+++ DATA TO PROCESS +++

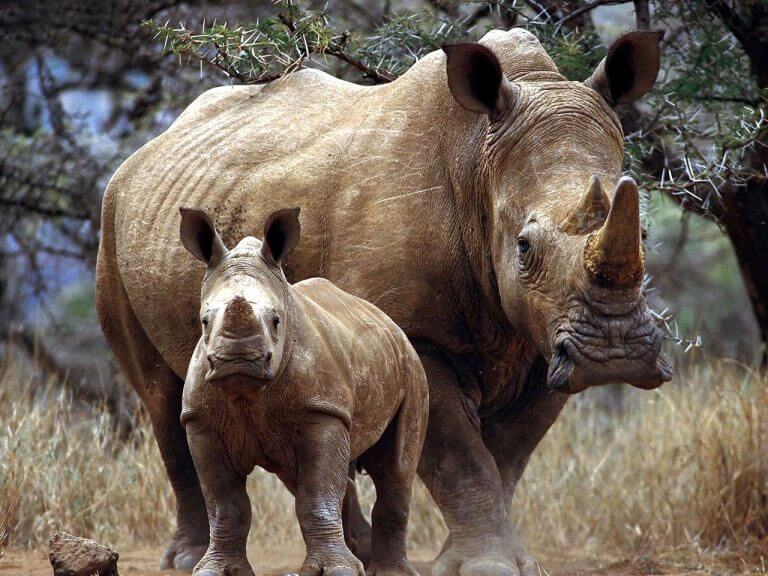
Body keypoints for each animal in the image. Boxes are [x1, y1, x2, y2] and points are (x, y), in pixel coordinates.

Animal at [96, 27, 670, 576]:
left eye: (644, 233)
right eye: (524, 247)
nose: (613, 354)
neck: (480, 163)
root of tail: (149, 149)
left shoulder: (546, 336)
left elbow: (507, 454)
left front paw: (491, 560)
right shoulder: (418, 336)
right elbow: (462, 456)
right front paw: (488, 565)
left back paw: (360, 551)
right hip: (112, 220)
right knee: (163, 399)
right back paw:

+++

* _TASK STATEMENT_:
An exact reprint of every record is required, with the pictures omitted.

* _TASK RESULT_:
Body keypoints for each animal in the image. Boxes are [x1, y1, x2, y2] and points are (x, y), in pixel coordinates.

Animal at [96, 27, 670, 576]:
left eye: (644, 233)
right eye: (524, 247)
nose: (613, 354)
neck: (480, 163)
root of tail: (149, 149)
left shoulder: (546, 336)
left elbow: (507, 454)
left front paw: (491, 560)
right shoulder: (418, 336)
right elbow: (462, 456)
right front paw: (488, 565)
left back paw: (360, 551)
right hip: (112, 220)
right knee: (163, 399)
right back paw:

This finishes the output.